Your health is the most valuable asset you have and it’s important to take care of it. However, we all need different levels of care at different times. It can be confusing to know when you should visit your primary care doctor or urgent care clinic, and when it’s time to go to an emergency room (ER). Knowing the differences can help you get the right care at the right time, while helping you manage costs.

Office visits with a Primary Care Provider (PCP)

It’s best to make an in-person appointment with your primary care physician (PCP) when you’re due for your annual check-up or preventive wellness visit, when you need to update a prescription or have a non-urgent medical inquiry.

Your PCP manages your general care and knows your health history and is meant to be your healthcare guide, advocate, and educator.

Telehealth visits

Telehealth visits have become increasingly popular due to their convenience; you can get quality care and medical advice from the comfort of your own home. Telehealth visits are ideal for times when you’ve had a stuffy nose or scratchy throat that doesn’t quite limit you from your daily activities but hasn’t gone away after several days.

Telehealth visits with a doctor are generally less expensive than an in-person visit. For example, the average cost for a telehealth visit for a sinus infection or bronchitis was $79, compared to $146 for an in-person visit.[1]
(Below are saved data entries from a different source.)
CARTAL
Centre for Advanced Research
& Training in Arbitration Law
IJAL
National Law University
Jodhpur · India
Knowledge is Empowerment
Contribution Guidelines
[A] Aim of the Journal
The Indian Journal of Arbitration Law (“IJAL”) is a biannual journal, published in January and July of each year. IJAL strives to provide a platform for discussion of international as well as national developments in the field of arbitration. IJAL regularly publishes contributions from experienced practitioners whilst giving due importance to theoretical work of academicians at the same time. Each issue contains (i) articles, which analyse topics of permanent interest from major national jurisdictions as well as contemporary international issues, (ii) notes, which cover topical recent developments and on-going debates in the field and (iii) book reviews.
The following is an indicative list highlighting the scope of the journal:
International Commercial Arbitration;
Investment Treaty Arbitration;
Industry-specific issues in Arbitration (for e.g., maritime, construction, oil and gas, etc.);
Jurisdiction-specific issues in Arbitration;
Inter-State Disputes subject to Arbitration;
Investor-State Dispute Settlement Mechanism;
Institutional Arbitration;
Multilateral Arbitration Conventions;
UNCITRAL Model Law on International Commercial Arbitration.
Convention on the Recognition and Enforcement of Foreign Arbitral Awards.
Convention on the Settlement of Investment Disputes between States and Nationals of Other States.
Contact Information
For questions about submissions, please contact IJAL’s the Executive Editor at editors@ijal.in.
Urgent care / Walk-in clinic

There may be times when you need to see a doctor, but you can’t get an appointment with your primary care doctor for a few weeks. Enter urgent care. Urgent care centers are a good choice when you have an immediate health need that doesn’t require emergency care. For example, if you:

    • Have a mild or moderate fever that isn’t breaking
    • Are experiencing nausea or vomiting
    • Have strained a muscle or have a simple bone break.
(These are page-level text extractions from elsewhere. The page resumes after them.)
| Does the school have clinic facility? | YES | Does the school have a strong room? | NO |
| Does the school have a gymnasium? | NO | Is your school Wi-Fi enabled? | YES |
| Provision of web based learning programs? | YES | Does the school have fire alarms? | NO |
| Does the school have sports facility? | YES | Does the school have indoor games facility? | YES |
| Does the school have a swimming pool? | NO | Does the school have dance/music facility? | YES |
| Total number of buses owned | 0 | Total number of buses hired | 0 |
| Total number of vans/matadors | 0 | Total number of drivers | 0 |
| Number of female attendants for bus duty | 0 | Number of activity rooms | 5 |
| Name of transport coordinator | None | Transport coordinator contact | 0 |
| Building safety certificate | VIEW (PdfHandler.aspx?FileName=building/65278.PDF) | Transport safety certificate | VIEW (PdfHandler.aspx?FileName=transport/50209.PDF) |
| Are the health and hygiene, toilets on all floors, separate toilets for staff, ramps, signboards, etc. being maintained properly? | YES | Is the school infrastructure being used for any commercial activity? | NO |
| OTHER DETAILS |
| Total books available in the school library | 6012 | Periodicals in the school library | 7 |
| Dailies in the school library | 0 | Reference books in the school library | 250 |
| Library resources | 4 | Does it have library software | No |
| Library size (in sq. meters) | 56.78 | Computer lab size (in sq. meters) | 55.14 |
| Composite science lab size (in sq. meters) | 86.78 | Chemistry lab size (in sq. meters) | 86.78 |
Urgent care clinics provide many services, tests and treatments that a primary care physician’s office offers. They also tend to have longer hours and openings on evenings and weekends. However, this convenience tends to come with a higher price tag than your doctor’s office.

The average cost for an urgent care visit may range between $100 to $200 depending on your copay or clinic costs. This doesn’t include the use of medical equipment for diagnosis and treatment and prescription medications, which may increase your overall visit bill.

Emergency care costs

Emergency rooms are open 24 hours a day, 365 days a year, and offer skilled staff and technology to treat severe, acute or chronic illnesses or injuries. Emergency rooms also have advanced capabilities to test for and treat more complex health issues.

However, ER treatment costs are much higher than urgent care or PCP office visits. For example, visiting the ER for a respiratory infection costs approximately $100 for an urgent care visit, while it could cost over $1,000 for treatment at the emergency room.[2]

When should I go to the ER?

Seeking emergency room treatment should be limited to life-threatening injuries or symptoms only. Your health is important, so you should go to the ER or call 911 if you have any of the following symptoms:

    • Chest pain
    • Shortness of breath or trouble breathing
    • Stroke symptoms (face drooping, arm weakness, and/or slurred speech)
    • Serious burns or cuts
    • Broken bones
    • Seizures
    • If you’re pregnant and have pelvic/abdominal pain or bleeding


Get the care you need, when you need it

It’s important to know your options for getting the medical care you need, when you need it. Remember, for non-emergency needs, your PCP should be your first choice. If you need immediate, but non-emergency care for things like lingering cough or colds or even sprains, an urgent care is a good option. If you’re having trouble breathing, have chest pain or have a serious cut or break, it’s time for a trip to the ER. Knowing your options will ensure you get the proper care at the right time, so you can feel better fast, and not break the bank.